Tour guide: You'll recognize this stretch of road from those videos of Jill Von Crastenburg with the Romanian shotput team.

Tour guide: Don't you just love people you've never met, and who would have you arrested if you came within ten feet of them?

Tour guide: And here is City Hall. This is where the mayor's office is, if any of you care. You might recognize this building from the twenty minute final dogfight to save Earth in the movie Invasion: Los Santos.

Tour guide: Please – refrain from taking photos of ethnic minorities. They could be gang members.

Tour guide: The next corner is where actor Scott Stephens famously prolapsed after a failed party trick.

Tour guide: Remember when Lazlow was arrested for masturbating with an eggplant and shouting at women? That happened right here.

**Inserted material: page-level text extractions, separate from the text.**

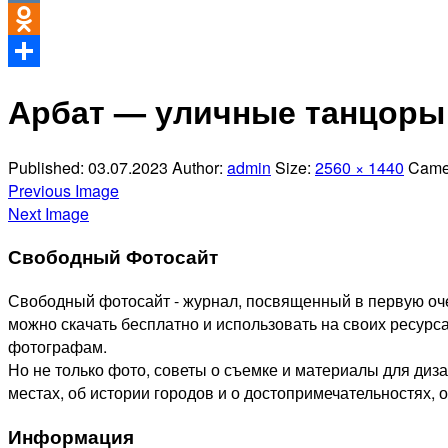
VK
Odnoklassniki
Отправить
Арбат — уличные танцоры
Published:
03.07.2023
Author:
admin
Size:
2560 × 1440
Came
Previous Image
Next Image
Свободный Фотосайт
Свободный фотосайт - журнал, посвященный в первую оче
можно скачать бесплатно и использовать на своих ресурса
фотографам.
Но не только фото, советы о съемке и материалы для диз
местах, об истории городов и о достопримечательностях, 
Информация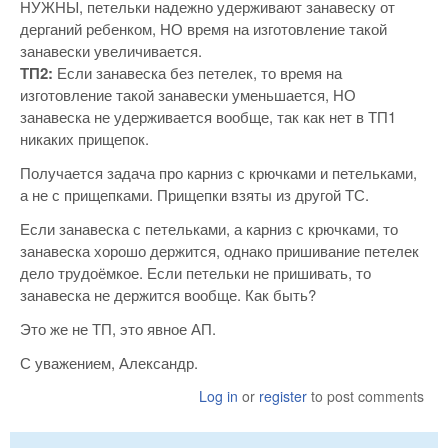
НУЖНЫ, петельки надежно удерживают занавеску от
дерганий ребенком, НО время на изготовление такой
занавески увеличивается.
ТП2:
Если занавеска без петелек, то время на
изготовление такой занавески уменьшается, НО
занавеска не удерживается вообще, так как нет в ТП1
никаких прищепок.
Получается задача про карниз с крючками и петельками,
а не с прищепками. Прищепки взяты из другой ТС.
Если занавеска с петельками, а карниз с крючками, то
занавеска хорошо держится, однако пришивание петелек
дело трудоёмкое. Если петельки не пришивать, то
занавеска не держится вообще. Как быть?
Это же не ТП, это явное АП.
С уважением, Александр.
Log in
or
register
to post comments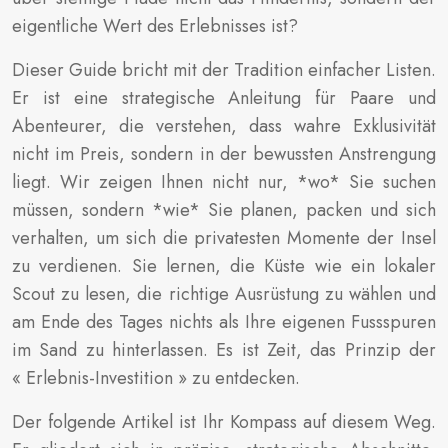
eigentliche Wert des Erlebnisses ist?
Dieser Guide bricht mit der Tradition einfacher Listen.
Er ist eine strategische Anleitung für Paare und
Abenteurer, die verstehen, dass wahre Exklusivität
nicht im Preis, sondern in der bewussten Anstrengung
liegt. Wir zeigen Ihnen nicht nur, *wo* Sie suchen
müssen, sondern *wie* Sie planen, packen und sich
verhalten, um sich die privatesten Momente der Insel
zu verdienen. Sie lernen, die Küste wie ein lokaler
Scout zu lesen, die richtige Ausrüstung zu wählen und
am Ende des Tages nichts als Ihre eigenen Fussspuren
im Sand zu hinterlassen. Es ist Zeit, das Prinzip der
« Erlebnis-Investition » zu entdecken.
Der folgende Artikel ist Ihr Kompass auf diesem Weg.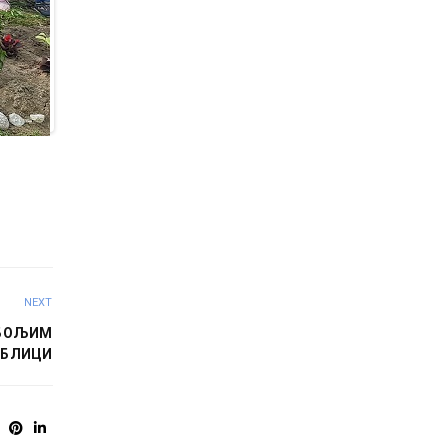
NEXT
ЈБОЉИМ
УБЛИЦИ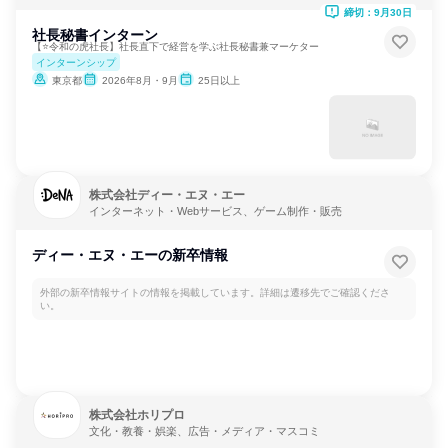
締切：9月30日
社長秘書インターン
【⭐️令和の虎社長】社長直下で経営を学ぶ社長秘書兼マーケター
インターンシップ
東京都
2026年8月・9月
25日以上
株式会社ディー・エヌ・エー
インターネット・Webサービス、ゲーム制作・販売
ディー・エヌ・エーの新卒情報
外部の新卒情報サイトの情報を掲載しています。詳細は遷移先でご確認くださ
い。
株式会社ホリプロ
文化・教養・娯楽、広告・メディア・マスコミ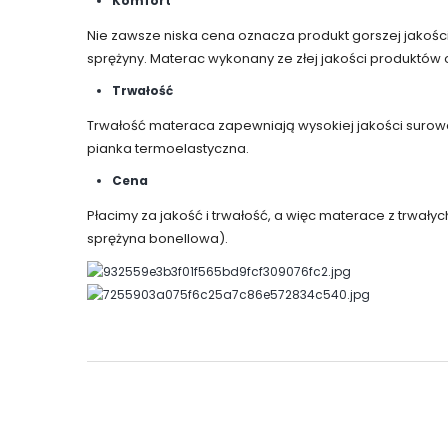
Komfort
Nie zawsze niska cena oznacza produkt gorszej jakośc
sprężyny. Materac wykonany ze złej jakości produktów od
Trwałość
Trwałość materaca zapewniają wysokiej jakości surowce
pianka termoelastyczna.
Cena
Płacimy za jakość i trwałość, a więc materace z trwały
sprężyna bonellowa).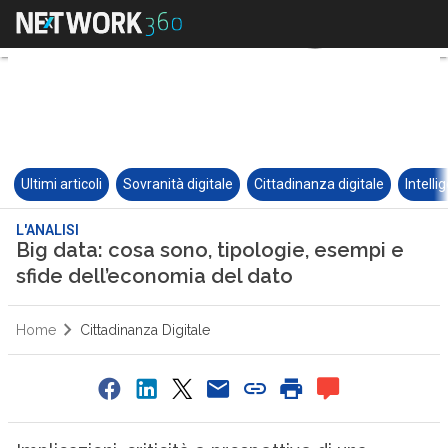
Ultimi articoli
Sovranità digitale
Cittadinanza digitale
Intelli
L'ANALISI
Big data: cosa sono, tipologie, esempi e
sfide dell’economia del dato
Home
Cittadinanza Digitale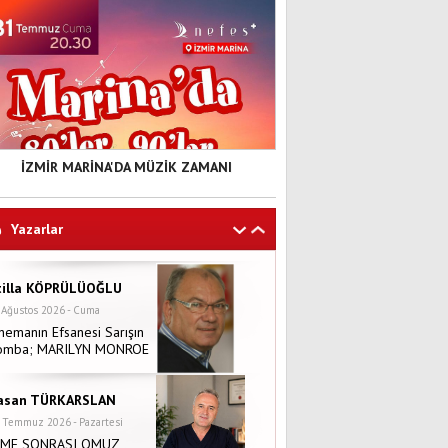
İZMİR MARİNA'DA MÜZİK ZAMANI
Yazarlar
tilla KÖPRÜLÜOĞLU
 Ağustos 2026 - Cuma
nemanın Efsanesi Sarışın
omba; MARILYN MONROE
asan TÜRKARSLAN
 Temmuz 2026 - Pazartesi
NME SONRASI OMUZ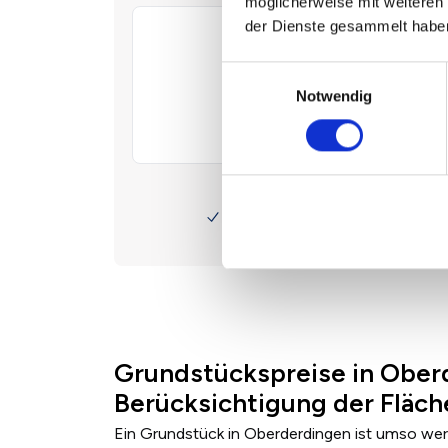
möglicherweise mit weiteren
der Dienste gesammelt habe
Einwilligungsauswahl
Notwendig
Grundstückspreise in Ober
Berücksichtigung der Fläc
Ein Grundstück in Oberderdingen ist umso wert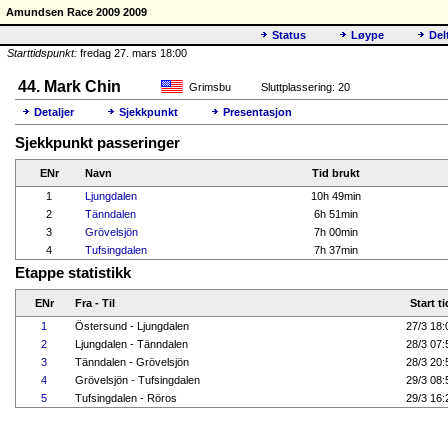
Amundsen Race 2009 2009
Status
Løype
Del
Starttidspunkt:
fredag 27. mars 18:00
44. Mark Chin
Grimsbu
Sluttplassering: 20
Detaljer
Sjekkpunkt
Presentasjon
Sjekkpunkt passeringer
ENr
Navn
Tid brukt
1
Ljungdalen
10h 49min
2
Tänndalen
6h 51min
3
Grövelsjön
7h 00min
4
Tufsingdalen
7h 37min
Etappe statistikk
ENr
Fra - Til
Start ti
1
Östersund - Ljungdalen
27/3 18:
2
Ljungdalen - Tänndalen
28/3 07:
3
Tänndalen - Grövelsjön
28/3 20:
4
Grövelsjön - Tufsingdalen
29/3 08:
5
Tufsingdalen - Röros
29/3 16: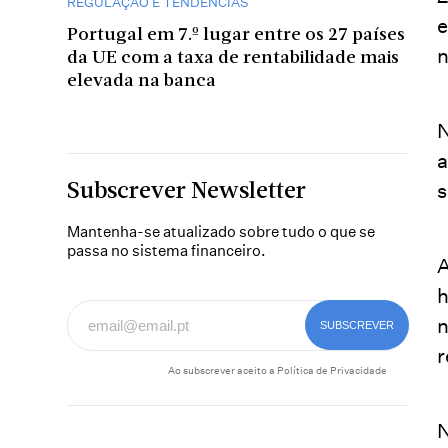
REGULAÇÃO E TENDÊNCIAS
e
Portugal em 7.º lugar entre os 27 países
n
da UE com a taxa de rentabilidade mais
elevada na banca
N
a
s
Subscrever Newsletter
Mantenha-se atualizado sobre tudo o que se
passa no sistema financeiro.
A
h
n
r
Ao subscrever aceito a
Política de Privacidade
N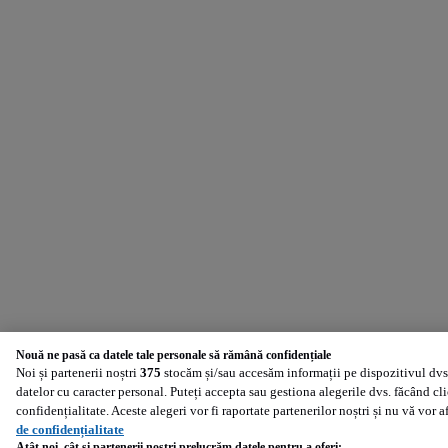
Nouă ne pasă ca datele tale personale să rămână confidențiale
Noi și partenerii noștri
375
stocăm și/sau accesăm informații pe dispozitivul dvs.
datelor cu caracter personal. Puteți accepta sau gestiona alegerile dvs. făcând cl
confidențialitate. Aceste alegeri vor fi raportate partenerilor noștri și nu vă vor 
de confidențialitate
Atât noi, cât și partenerii noștri prelucrăm datele pentru a oferi:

Tour guide: And here we have the beautiful Oriental Theater. Riots broke out on the theater's opening night in 1928, as desperate fans tried to get up skirt shots of the legendary silent movie star Miriam Turner, much like you're doing today, except with really heavy cameras. My daughter tells me it isn't politically correct to say 'Oriental' any more, but considering some the other common terms for Asians in the 1920s, the name could have been a lot worse. There's a saying, that to go to Los Santos and not see the Oriental Theater is like going to China and not visiting a Burger Shot. I've never really understood what that means, but...

Tour guide: And here we are, back on the strip. As they say in Vinewood, that's a wrap, folks. I hope I managed to take your minds off the economic downturn for just a little while. I'd like to remind any Europeans that one percent is an insult, not a tip. Enjoy the rest of your vacation.